The focus for you as an advisor should be on why you didn’t self-monitor to ensure you didn’t commit an infraction. The reason is usually because you were unaware that your activity was an infraction, or that you were moving too quickly to consider or recognize the activity as an infraction.

This is either a failure to educate yourself, a failure to monitor yourself, or both. Dealers rely on the first line of defence: advisors themselves. Advisors are in better hands when they are self-reliant rather than dependant on supervisory controls and processes to catch the infractions.

You should know that just because you were not aware of the illegality of the activity, or that it could constitute an infraction, you will not get a free pass from the regulator.
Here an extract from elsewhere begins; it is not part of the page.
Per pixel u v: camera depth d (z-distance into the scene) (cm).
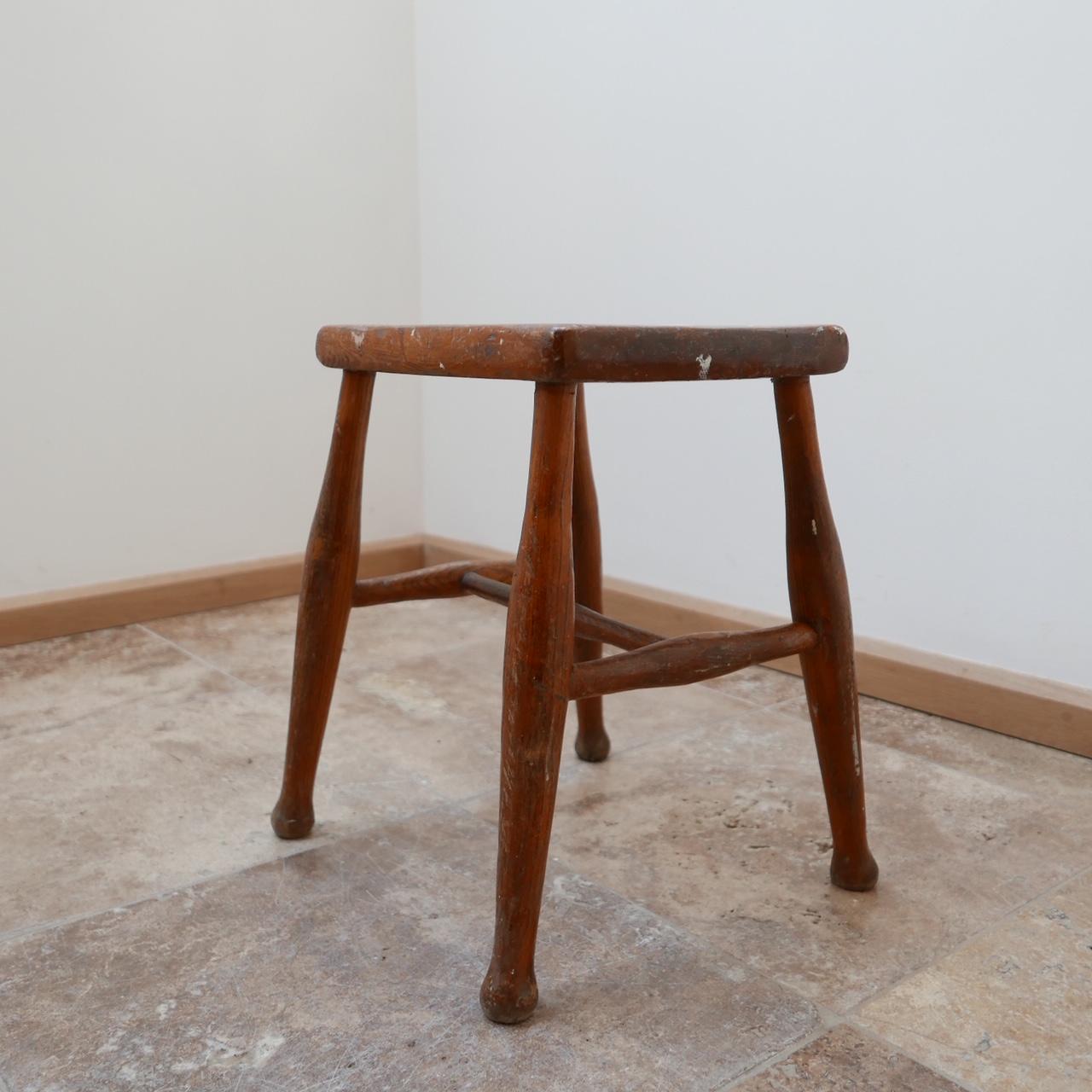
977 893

That’s the case even if this is your first infraction — and even if you have been in the industry for decades.

As an example, Moe, an advisor, hears from Bow, another advisor and good friend, about a company’s takeover that will be completed in the near future. Moe buys the stock for himself and for some of his clients based on this information. Moe actually didn’t give a second of thought to the source of the information, or whether this could constitute any type of infraction, including insider trading. As a result, Moe didn’t check to see if the information had been released to the public or make inquiries of the source of the information from Bow.

There are two notable issues that Moe didn’t consider in all this:

  1. Whether the information of the takeover had been disclosed generally. If the information has not been disclosed to the public and it is “material,” then that’s one element of the test for “insider trading.”
  2. Whether Bow was a “person in a special relationship with the issuer.” If you are tipped by someone in a long line of successive tippees, you may be considered a “person in a special relationship with an issuer” if you ought reasonably to have known that the information you received came from a person who was in a special relationship with the company.

So, let’s say there was a person in a close relationship with the company who told someone about the takeover, and then that second person told Bow that information. Although the information was not obtained directly from someone who is considered to be an “insider” and Moe trades on it, that could fulfil the second part of the test. As a result, both Moe and Bow would be guilty of insider trading and/or tipping. In other words, a person who is “tipped” and ought reasonably to know that the source of information is a “person in a special relationship with the issuer” also becomes a “person in a special relationship with the issuer.” This can continue down a long chain of successive tippees.

What if Moe says he didn’t know that he could be guilty of insider trading if he didn’t receive the information from the person with the direct relationship with the company (i.e. Moe was unaware of the law). And what if Moe also didn’t know that the information was indeed material, non-public information? The regulators might say, “Too bad.” Moe, as a professional advisor, ought to have known that if the information about the company’s takeover were true, it would likely be material. Furthermore, Moe didn’t check the source of Bow’s information to satisfy himself that it wasn’t from a person in a special relationship with the issuer.

The lesson to be learned from Moe’s situation is that advisors need to educate themselves and monitor their actions. If you fail to educate yourself of the relevant law or regulation, you may be investigated and ultimately penalized for an infraction, regardless if you knew that the trade was in violation of the law or regulation. You also need to self-monitor to ensure you’re compliant with the law or regulation. Don’t wait for your supervisor or compliance department to do this for you. This is part of your job and it will save you your reputation, licence and money.